-- Supplied records --
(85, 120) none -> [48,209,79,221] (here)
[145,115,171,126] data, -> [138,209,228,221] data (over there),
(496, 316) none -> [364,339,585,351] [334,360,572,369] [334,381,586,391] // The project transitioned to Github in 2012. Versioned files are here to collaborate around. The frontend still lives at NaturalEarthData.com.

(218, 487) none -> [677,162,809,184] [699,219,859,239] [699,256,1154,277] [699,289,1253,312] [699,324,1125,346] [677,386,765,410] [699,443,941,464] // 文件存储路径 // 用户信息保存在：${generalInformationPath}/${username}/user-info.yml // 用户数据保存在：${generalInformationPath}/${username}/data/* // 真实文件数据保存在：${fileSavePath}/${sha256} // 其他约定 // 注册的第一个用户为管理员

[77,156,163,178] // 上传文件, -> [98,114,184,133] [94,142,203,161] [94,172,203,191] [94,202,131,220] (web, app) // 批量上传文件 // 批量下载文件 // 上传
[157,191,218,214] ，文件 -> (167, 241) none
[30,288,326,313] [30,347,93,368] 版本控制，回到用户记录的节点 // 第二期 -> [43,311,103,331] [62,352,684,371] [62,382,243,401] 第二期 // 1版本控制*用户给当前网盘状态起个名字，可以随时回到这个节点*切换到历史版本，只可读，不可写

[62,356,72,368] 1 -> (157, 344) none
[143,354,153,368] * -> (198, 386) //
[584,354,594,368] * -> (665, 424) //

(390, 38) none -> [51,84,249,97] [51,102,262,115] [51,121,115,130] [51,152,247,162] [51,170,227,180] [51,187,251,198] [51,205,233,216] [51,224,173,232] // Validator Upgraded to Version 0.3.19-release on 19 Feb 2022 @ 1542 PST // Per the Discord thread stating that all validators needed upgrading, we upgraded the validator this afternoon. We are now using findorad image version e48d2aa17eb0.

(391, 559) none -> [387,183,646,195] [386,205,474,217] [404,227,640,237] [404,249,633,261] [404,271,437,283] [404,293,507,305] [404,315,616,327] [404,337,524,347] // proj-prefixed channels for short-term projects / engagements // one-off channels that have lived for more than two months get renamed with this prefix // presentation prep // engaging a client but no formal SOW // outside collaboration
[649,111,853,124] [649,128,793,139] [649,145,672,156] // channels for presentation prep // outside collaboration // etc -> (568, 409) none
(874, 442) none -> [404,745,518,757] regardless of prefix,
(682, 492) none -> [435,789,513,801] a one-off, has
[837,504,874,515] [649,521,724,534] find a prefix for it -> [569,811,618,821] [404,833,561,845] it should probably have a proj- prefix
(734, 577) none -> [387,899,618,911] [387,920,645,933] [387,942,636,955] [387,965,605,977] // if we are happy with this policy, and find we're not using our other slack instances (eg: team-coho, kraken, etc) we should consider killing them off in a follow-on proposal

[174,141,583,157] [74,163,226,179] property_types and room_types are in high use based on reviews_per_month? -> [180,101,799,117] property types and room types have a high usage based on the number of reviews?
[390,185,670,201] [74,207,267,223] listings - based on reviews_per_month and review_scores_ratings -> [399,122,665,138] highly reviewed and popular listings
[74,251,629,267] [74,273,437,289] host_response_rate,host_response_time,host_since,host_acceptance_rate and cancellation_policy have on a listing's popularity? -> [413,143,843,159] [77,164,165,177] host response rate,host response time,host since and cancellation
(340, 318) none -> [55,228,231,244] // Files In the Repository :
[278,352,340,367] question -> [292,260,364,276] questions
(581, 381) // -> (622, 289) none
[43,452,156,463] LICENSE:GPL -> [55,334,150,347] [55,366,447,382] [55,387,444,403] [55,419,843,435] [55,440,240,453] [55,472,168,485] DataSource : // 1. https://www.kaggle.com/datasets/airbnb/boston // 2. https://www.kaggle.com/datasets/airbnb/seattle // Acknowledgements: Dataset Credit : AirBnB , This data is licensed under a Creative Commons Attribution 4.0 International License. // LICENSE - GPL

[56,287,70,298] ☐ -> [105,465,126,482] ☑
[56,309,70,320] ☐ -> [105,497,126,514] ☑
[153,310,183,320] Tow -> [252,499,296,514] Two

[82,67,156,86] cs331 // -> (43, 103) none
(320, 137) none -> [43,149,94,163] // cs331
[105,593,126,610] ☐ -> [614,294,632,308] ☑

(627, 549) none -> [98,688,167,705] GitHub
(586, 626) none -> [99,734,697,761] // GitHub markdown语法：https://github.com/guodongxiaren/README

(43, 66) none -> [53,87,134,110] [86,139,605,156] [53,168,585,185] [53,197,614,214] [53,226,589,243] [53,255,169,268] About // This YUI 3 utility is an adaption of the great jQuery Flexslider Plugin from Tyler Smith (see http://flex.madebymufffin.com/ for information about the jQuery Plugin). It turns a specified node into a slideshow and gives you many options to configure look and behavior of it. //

-- Assignment --
Repeat the entries exactly, all of them.

-- Your response --
(85, 120) none -> [48,209,79,221] (here)
[145,115,171,126] data, -> [138,209,228,221] data (over there),
(496, 316) none -> [364,339,585,351] [334,360,572,369] [334,381,586,391] // The project transitioned to Github in 2012. Versioned files are here to collaborate around. The frontend still lives at NaturalEarthData.com.

(218, 487) none -> [677,162,809,184] [699,219,859,239] [699,256,1154,277] [699,289,1253,312] [699,324,1125,346] [677,386,765,410] [699,443,941,464] // 文件存储路径 // 用户信息保存在：${generalInformationPath}/${username}/user-info.yml // 用户数据保存在：${generalInformationPath}/${username}/data/* // 真实文件数据保存在：${fileSavePath}/${sha256} // 其他约定 // 注册的第一个用户为管理员

[77,156,163,178] // 上传文件, -> [98,114,184,133] [94,142,203,161] [94,172,203,191] [94,202,131,220] (web, app) // 批量上传文件 // 批量下载文件 // 上传
[157,191,218,214] ，文件 -> (167, 241) none
[30,288,326,313] [30,347,93,368] 版本控制，回到用户记录的节点 // 第二期 -> [43,311,103,331] [62,352,684,371] [62,382,243,401] 第二期 // 1版本控制*用户给当前网盘状态起个名字，可以随时回到这个节点*切换到历史版本，只可读，不可写

[62,356,72,368] 1 -> (157, 344) none
[143,354,153,368] * -> (198, 386) //
[584,354,594,368] * -> (665, 424) //

(390, 38) none -> [51,84,249,97] [51,102,262,115] [51,121,115,130] [51,152,247,162] [51,170,227,180] [51,187,251,198] [51,205,233,216] [51,224,173,232] // Validator Upgraded to Version 0.3.19-release on 19 Feb 2022 @ 1542 PST // Per the Discord thread stating that all validators needed upgrading, we upgraded the validator this afternoon. We are now using findorad image version e48d2aa17eb0.

(391, 559) none -> [387,183,646,195] [386,205,474,217] [404,227,640,237] [404,249,633,261] [404,271,437,283] [404,293,507,305] [404,315,616,327] [404,337,524,347] // proj-prefixed channels for short-term projects / engagements // one-off channels that have lived for more than two months get renamed with this prefix // presentation prep // engaging a client but no formal SOW // outside collaboration
[649,111,853,124] [649,128,793,139] [649,145,672,156] // channels for presentation prep // outside collaboration // etc -> (568, 409) none
(874, 442) none -> [404,745,518,757] regardless of prefix,
(682, 492) none -> [435,789,513,801] a one-off, has
[837,504,874,515] [649,521,724,534] find a prefix for it -> [569,811,618,821] [404,833,561,845] it should probably have a proj- prefix
(734, 577) none -> [387,899,618,911] [387,920,645,933] [387,942,636,955] [387,965,605,977] // if we are happy with this policy, and find we're not using our other slack instances (eg: team-coho, kraken, etc) we should consider killing them off in a follow-on proposal

[174,141,583,157] [74,163,226,179] property_types and room_types are in high use based on reviews_per_month? -> [180,101,799,117] property types and room types have a high usage based on the number of reviews?
[390,185,670,201] [74,207,267,223] listings - based on reviews_per_month and review_scores_ratings -> [399,122,665,138] highly reviewed and popular listings
[74,251,629,267] [74,273,437,289] host_response_rate,host_response_time,host_since,host_acceptance_rate and cancellation_policy have on a listing's popularity? -> [413,143,843,159] [77,164,165,177] host response rate,host response time,host since and cancellation
(340, 318) none -> [55,228,231,244] // Files In the Repository :
[278,352,340,367] question -> [292,260,364,276] questions
(581, 381) // -> (622, 289) none
[43,452,156,463] LICENSE:GPL -> [55,334,150,347] [55,366,447,382] [55,387,444,403] [55,419,843,435] [55,440,240,453] [55,472,168,485] DataSource : // 1. https://www.kaggle.com/datasets/airbnb/boston // 2. https://www.kaggle.com/datasets/airbnb/seattle // Acknowledgements: Dataset Credit : AirBnB , This data is licensed under a Creative Commons Attribution 4.0 International License. // LICENSE - GPL

[56,287,70,298] ☐ -> [105,465,126,482] ☑
[56,309,70,320] ☐ -> [105,497,126,514] ☑
[153,310,183,320] Tow -> [252,499,296,514] Two

[82,67,156,86] cs331 // -> (43, 103) none
(320, 137) none -> [43,149,94,163] // cs331
[105,593,126,610] ☐ -> [614,294,632,308] ☑

(627, 549) none -> [98,688,167,705] GitHub
(586, 626) none -> [99,734,697,761] // GitHub markdown语法：https://github.com/guodongxiaren/README

(43, 66) none -> [53,87,134,110] [86,139,605,156] [53,168,585,185] [53,197,614,214] [53,226,589,243] [53,255,169,268] About // This YUI 3 utility is an adaption of the great jQuery Flexslider Plugin from Tyler Smith (see http://flex.madebymufffin.com/ for information about the jQuery Plugin). It turns a specified node into a slideshow and gives you many options to configure look and behavior of it. //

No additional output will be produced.